This One Pan Lemon Herb Chicken and Potatoes recipe offers a delightful combination of juicy chicken thighs and drumsticks roasted with tender potatoes, all infused with a bright lemon herb marinade. Perfectly baked in a single sheet pan, this easy-to-make dish bursts with garlic, oregano, paprika, and fresh parsley, creating a flavorful meal that’s ideal for weeknight dinners or casual gatherings.


Ingredients

Scale

Chicken and Potatoes

  • 2 lb chicken thighs and drumsticks
  • 22 oz potatoes, chopped if large

Marinade

  • 4 cloves garlic, minced
  • 1/4 cup olive oil
  • 1/2 cup lemon juice
  • 1 Tbsp lemon zest
  • 1 1/2 Tbsp tomato paste
  • 1 tsp salt
  • 1/2 Tbsp dried oregano
  • 1/2 tsp black pepper
  • 1 tsp paprika

Garnish

  • Parsley, chopped


Instructions

  1. Preheat the oven: Preheat your oven to 400°F (200°C) to ensure it reaches the correct temperature for even baking of the chicken and potatoes.
  2. Prepare the Sauce: In a small bowl, whisk together the olive oil, minced garlic, tomato paste, lemon juice, lemon zest, salt, oregano, black pepper, and paprika until well combined to create a flavorful marinade.
  3. Prepare the Chicken and Potatoes: Pat the chicken pieces dry with paper towels to help them brown evenly.
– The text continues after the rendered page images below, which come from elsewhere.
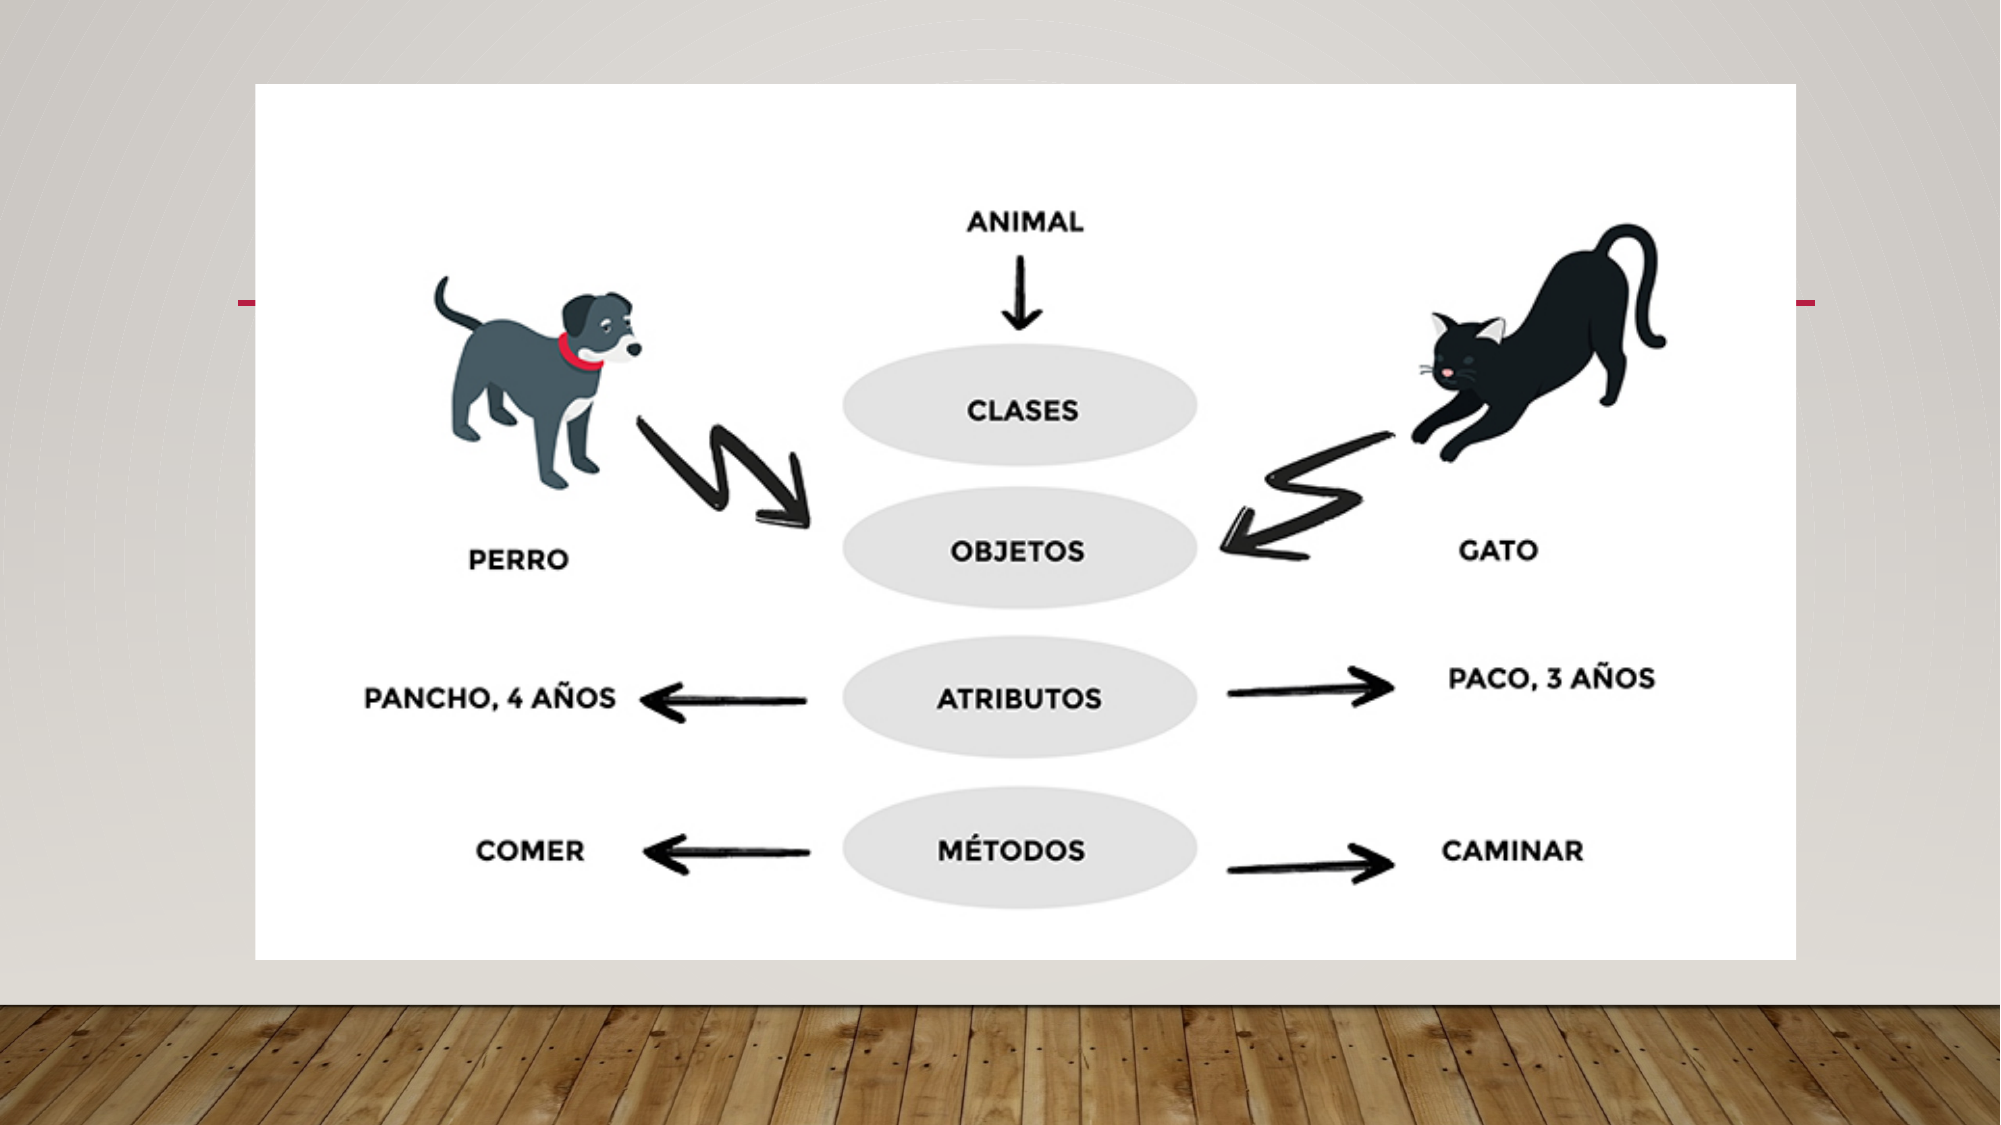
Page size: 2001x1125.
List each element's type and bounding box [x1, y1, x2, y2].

picture [0, 1005, 2000, 1125]
picture [255, 84, 1797, 961]
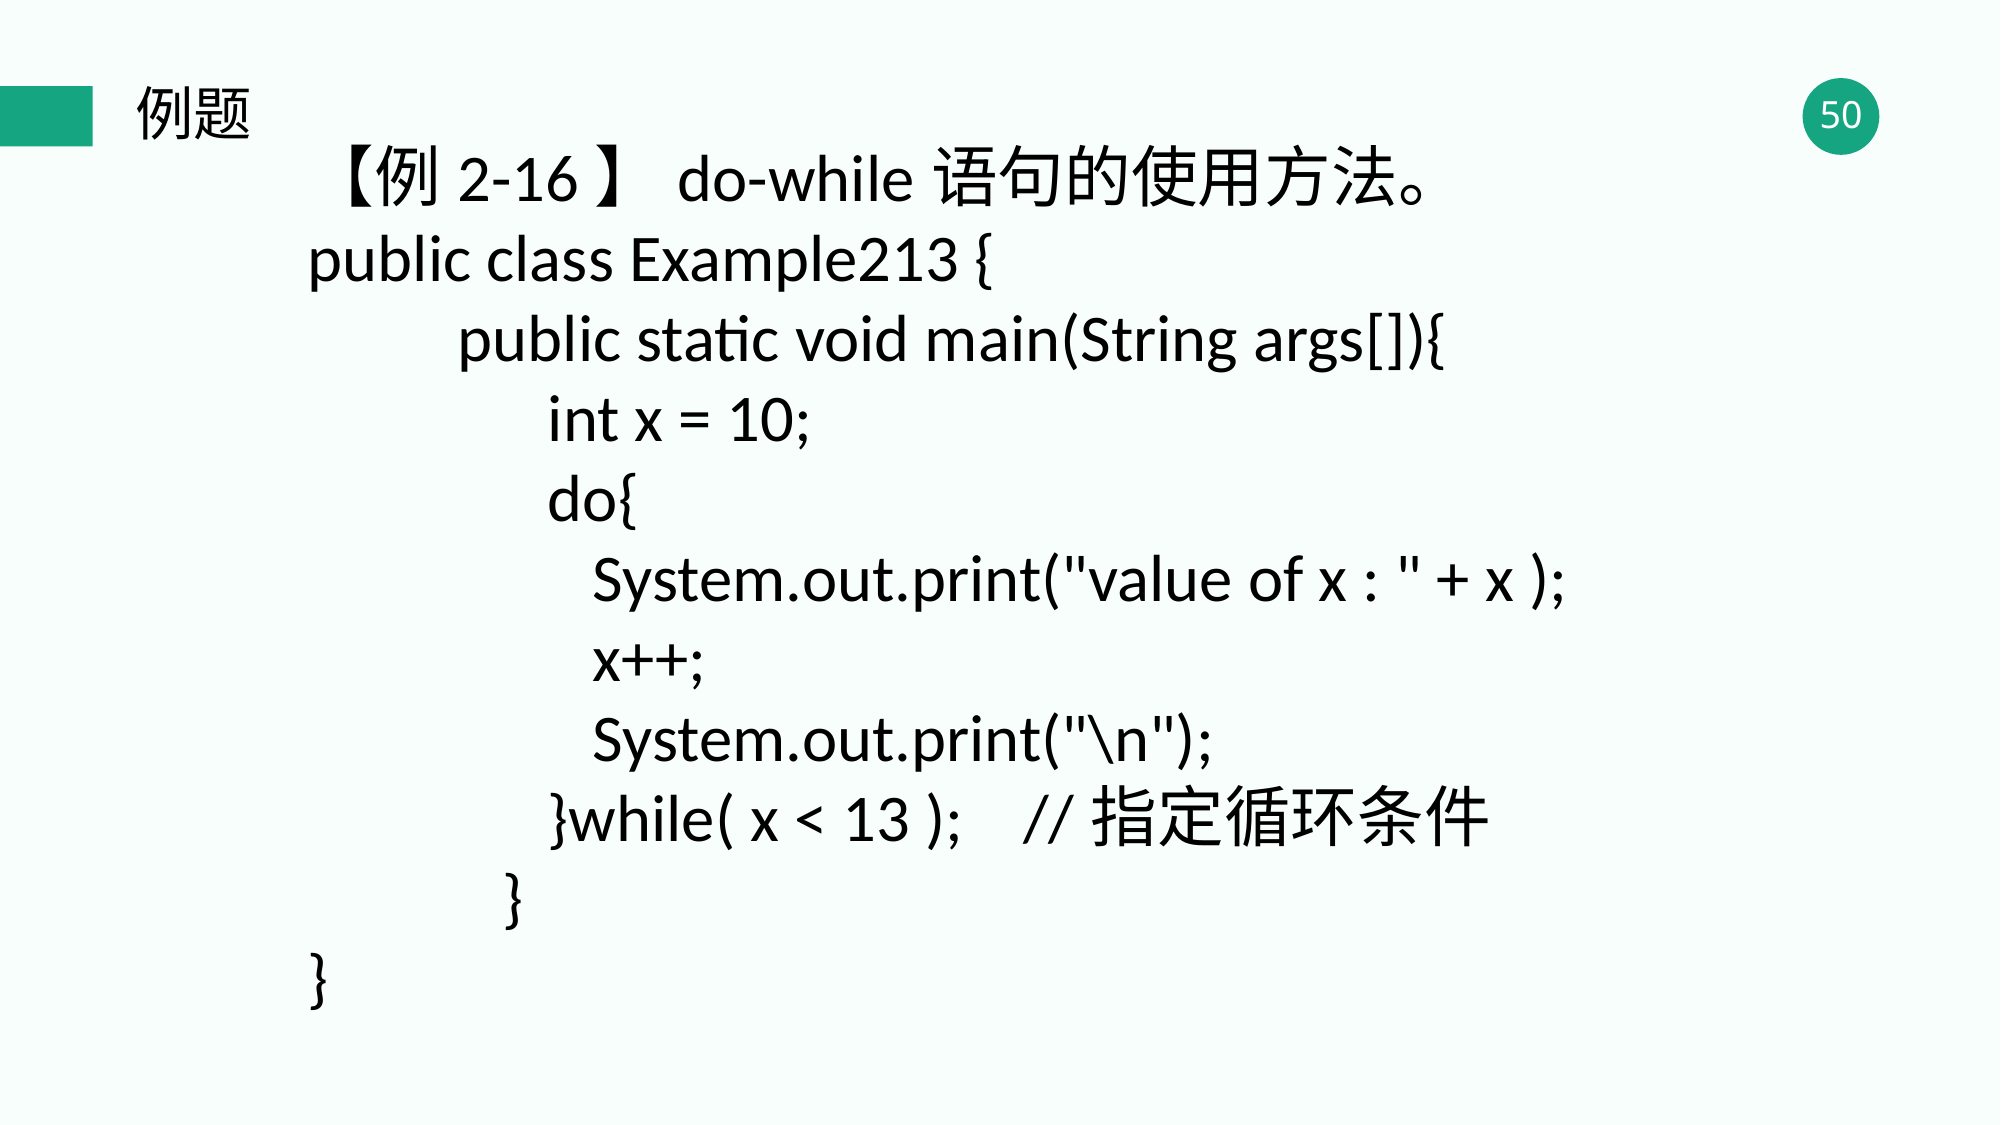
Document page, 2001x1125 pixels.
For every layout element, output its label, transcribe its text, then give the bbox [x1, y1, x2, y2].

list 例题 [120, 77, 1237, 155]
text_box 【例2-16】do-while语句的使用方法。 public class Example213 { public static void main(String args[]){ int x = 10; do{ System.out.print("value of x : " + x ); x++; System.out.print("\n"); }while( x < 13 ); //指定循环条件 } } [293, 127, 1821, 1022]
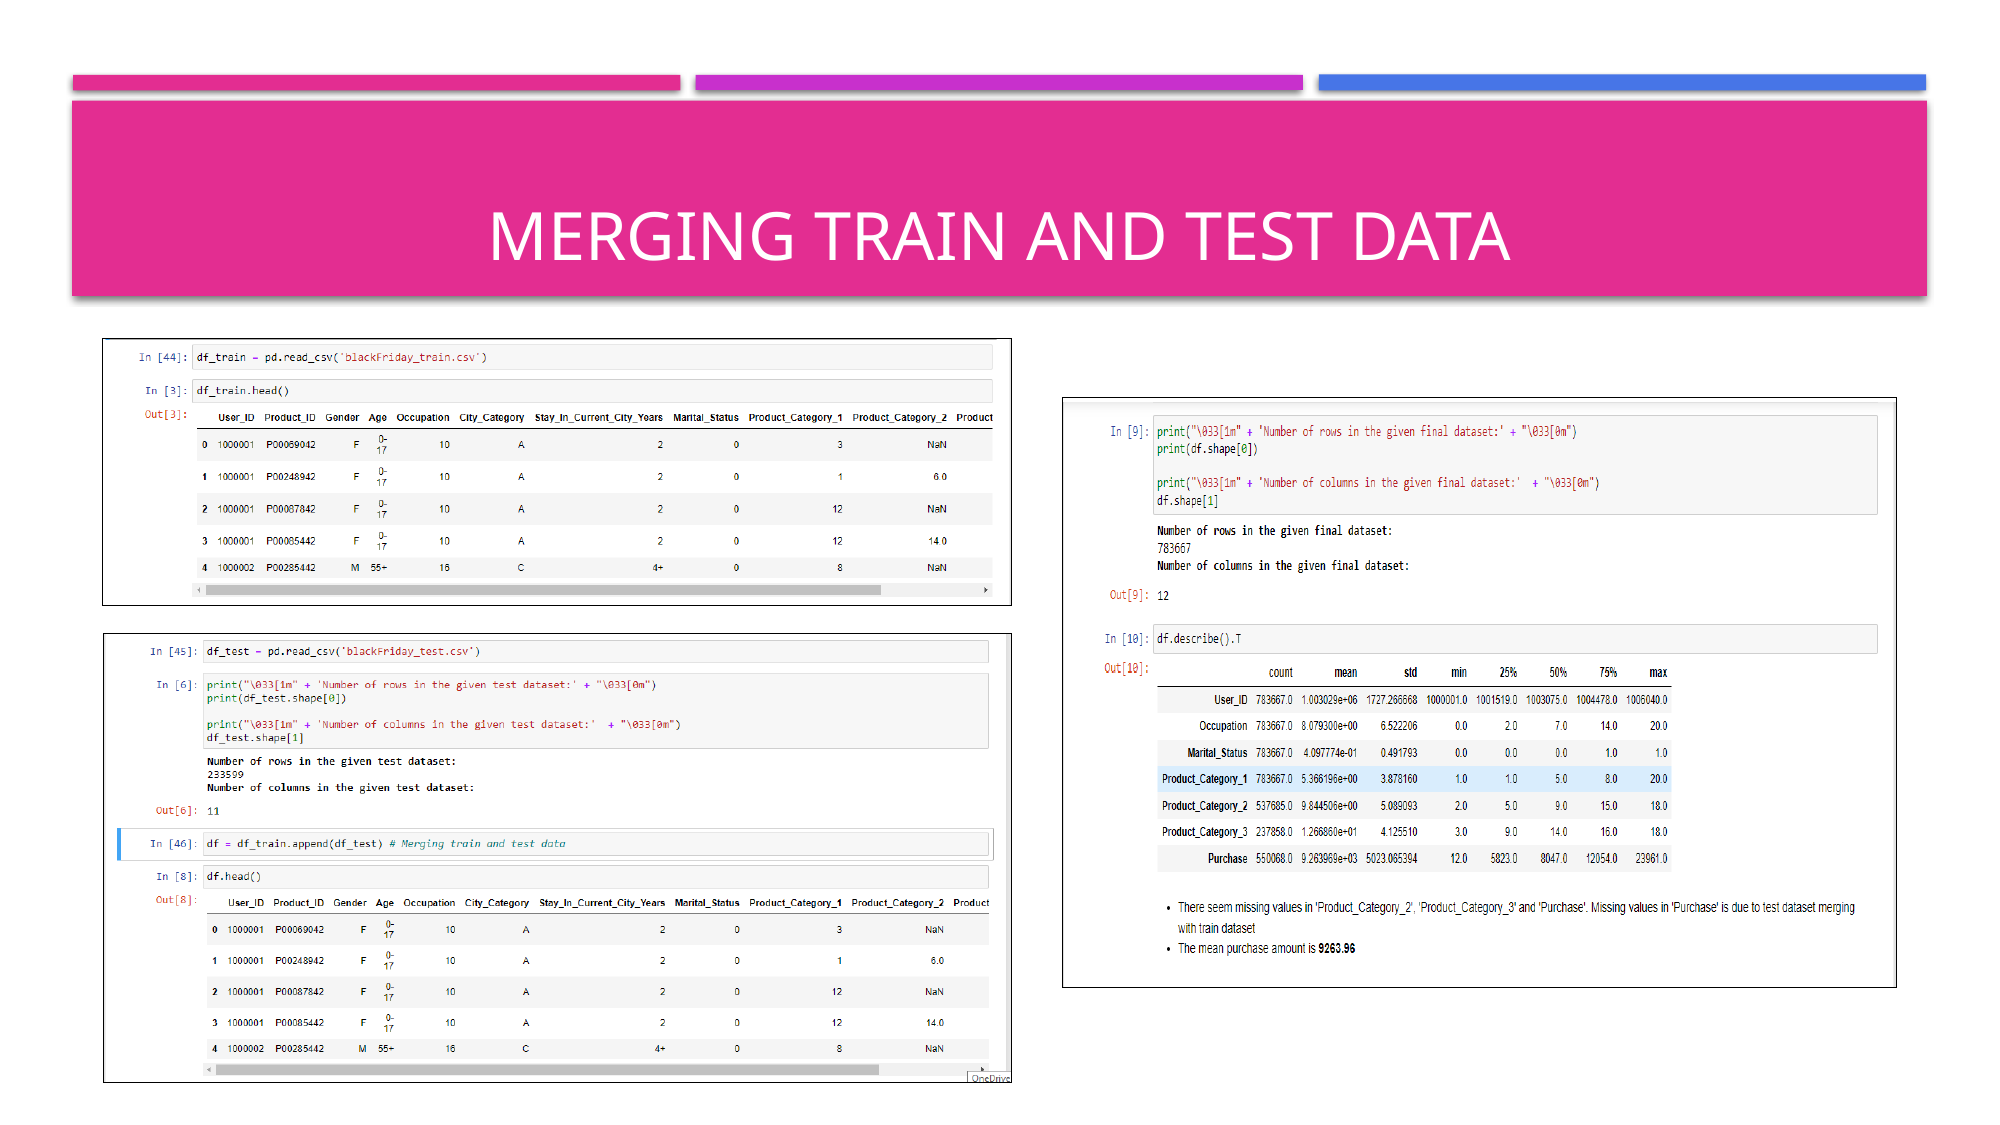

If the potatoes are large, chop them into smaller, bite-sized pieces to ensure even cooking. Arrange the chicken and potatoes evenly on a large sheet pan.
  4. Coat with Sauce: Pour the prepared sauce over the chicken and potatoes, using a spoon or brush to thoroughly coat every piece to maximize flavor infusion.
  5. Bake: Place the sheet pan in the preheated oven and bake for approximately 40 minutes, or until the potatoes are tender and the chicken reaches an internal temperature of 165°F (74°C), indicating it is fully cooked and safe to eat.
  6. Rest and Garnish: Remove the pan from the oven and allow the dish to rest for 5 minutes to let the juices redistribute throughout the meat. Finally, garnish the dish with freshly chopped parsley before serving to add a burst of color and fresh herbal aroma.

Notes

  • Make sure to pat the chicken dry to achieve crispy skin.
  • Use a meat thermometer to ensure the chicken is thoroughly cooked.
  • The potatoes can be any variety, but Yukon Gold or red potatoes work especially well.
  • If you prefer a stronger lemon flavor, add extra lemon zest or juice to the marinade.
  • This dish can be prepared ahead by marinating the chicken and potatoes overnight in the refrigerator.